Photo Credits: KATHERINE FRANKS
Businesses transition to outdoor studios, forced to pause live classes during wildfires due to poor air quality
The COVID-19 pandemic took a severe toll on businesses around the country, especially those based on in-person attendance such as dance and yoga studios. To comply with safety regulations, studios like Sac Dance Lab and Davis Barefoot Yoga Studio transitioned to an outdoor class environment.
“Sac Dance Lab is Sacramento’s leader in dance training […]” the official website reads. “With a focus on commercial styles and professional dance advocacy, Sac Dance Lab is a unique, boundless place to train for aspiring and professional dancers, as well as non-professional enthusiasts.”
Jalen Tyre, a hip hop instructor at Sac Dance Lab, explained that classes prior to the pandemic were lively with many new faces and a lot of “good, new energy.”
When the pandemic began, classes initially switched to a virtual format taught through Zoom and Instagram Live. Tyre explained how this alternative made the teaching experience feel very different, and that he preferred being able to see his students in order to “feel their energy.”
Once the government allowed it, classes resumed in the studio’s parking lot, but with more safety precautions and modifications for dancing outdoors.
Darina Kellom, a jazz funk instructor at Sac Dance Lab, said that the studio made sure that each class had a maximum of fifteen people and students were spaced at least six feet apart.
This new format, however, was difficult for both students and instructors at first.

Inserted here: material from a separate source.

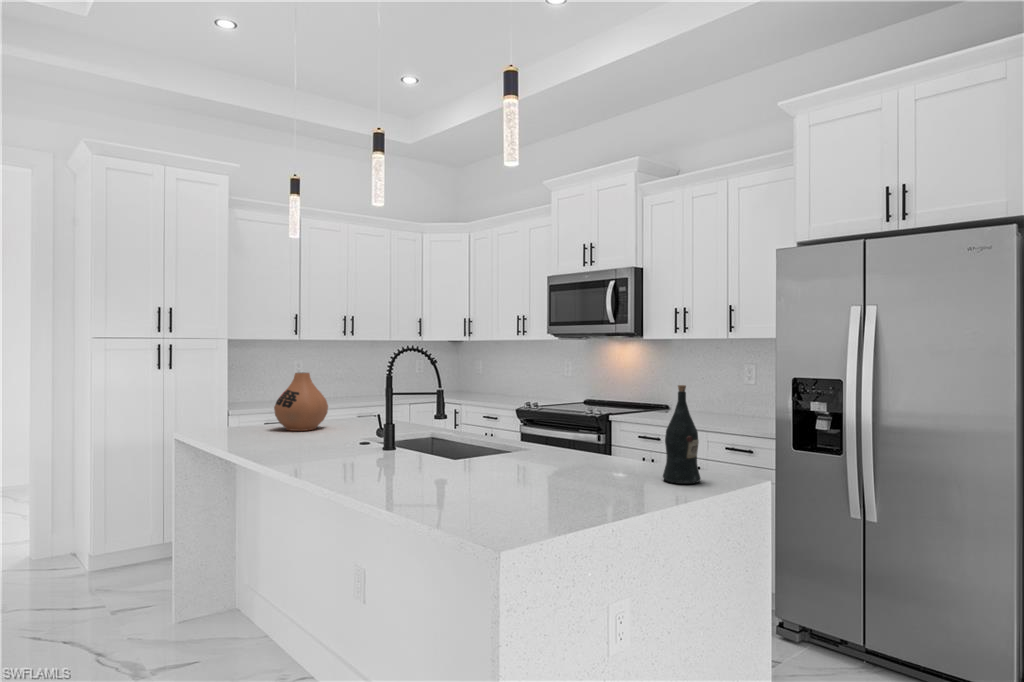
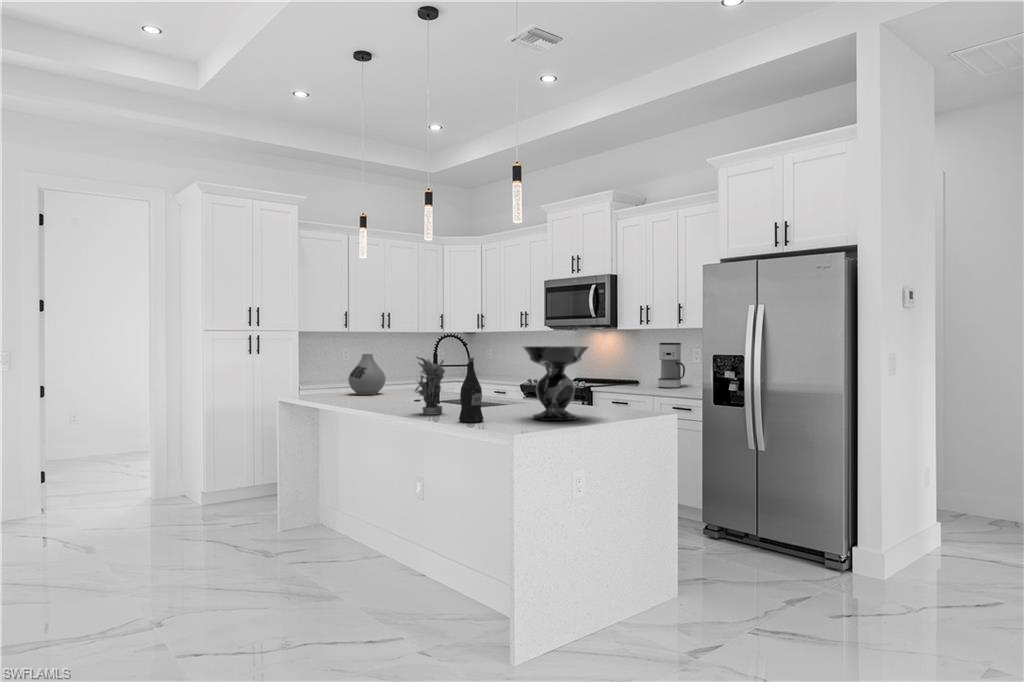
coffee maker: none [700,358,737,419] -> present [658,343,685,388]
decorative bowl: none [518,369,629,496] -> present [523,346,588,421]
potted plant: none [347,384,396,477] -> present [415,357,445,415]
wine bottle: present [663,385,701,484] -> present [459,358,484,422]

Without mirrors, dancers could not as easily visualize their movements and were more exposed to distractions such as heat and excess noise. To combat this, instructors taught choreography at a slower pace and adapted certain moves, projected their voices and learned to be more vigilant in watching students.
“I’ve become more patient because there are a lot of things that we take for granted being inside of a studio,” Tyre said. “The difference for me is making sure that I stay in tune with what I’m doing.”
Tyre urged other dance instructors and similar businesses wanting to transition to outdoor services to think outside the box.
“As artists, teachers and creatives, we have the space to create our own lane again,” Tyre said. “We have control over what we can do and how we do it. It’s a time for us to be innovative.”
Kellom said that dancing and art in general is important for ourselves and those around us.
“[Dance] helps give us ways to cope, it helps us with self-care, it helps with endorphins,” Kellom said. “In so many ways, the arts are so impactful.”
Outdoor classes were canceled due to poor air quality from wildfires on Aug. 20, but resumed on Aug. 31 when private group classes were offered inside the studio again. New changes included a limit of 12 students per class, registering before class, wearing a mask, screening for symptoms upon arrival and keeping a social distance of six feet at all times.
Davis Barefoot Yoga Studio also transitioned to an outdoor class format. The studio’s official website provided further insight on their goals.
“We believe that yoga benefits our lives no matter what brings us into the studio,” the official website reads. “[…] Our goal is to support you through your journey and help your bodies expand safely and comfortably into new possibilities.”
Co-owner of the studio, Wai-Mei Yeung-Boswell, said that during the studio’s first two weeks of being closed, they offered classes through Facebook Livestream, then later switched to Zoom.
Robert Boswell, who also co-owns the studio, explained that yoga is going to rapidly transition to a different approach.
“We have to adapt as much as possible,” Boswell said. “We have to rethink how we present yoga and how we present the physical space.”
The studio reopened on June 20 to transition to outdoor classes with more safety measures such as marking places on the floor for social distancing, minimizing contact by encouraging online prepay and wearing masks. During the wildfires, classes moved online due to poor air quality until Aug. 29.
Boswell believed that the pandemic has presented a bigger need for yoga and exercise in general.
“Yoga offers the opportunity to release, go inward and use your physicality,” Boswell said. “This is a lesson about patience and seeking serenity and knowing that it’ll all work out. Yoga teaches us that everything changes.”
He also offered some advice for other studios in a similar position.
“Now more than ever, we see the necessity to adapt and flow with society,” Boswell said. “We’ve come to a challenge of what it means to be in community. Now more than ever, we need to learn new ways to have community.”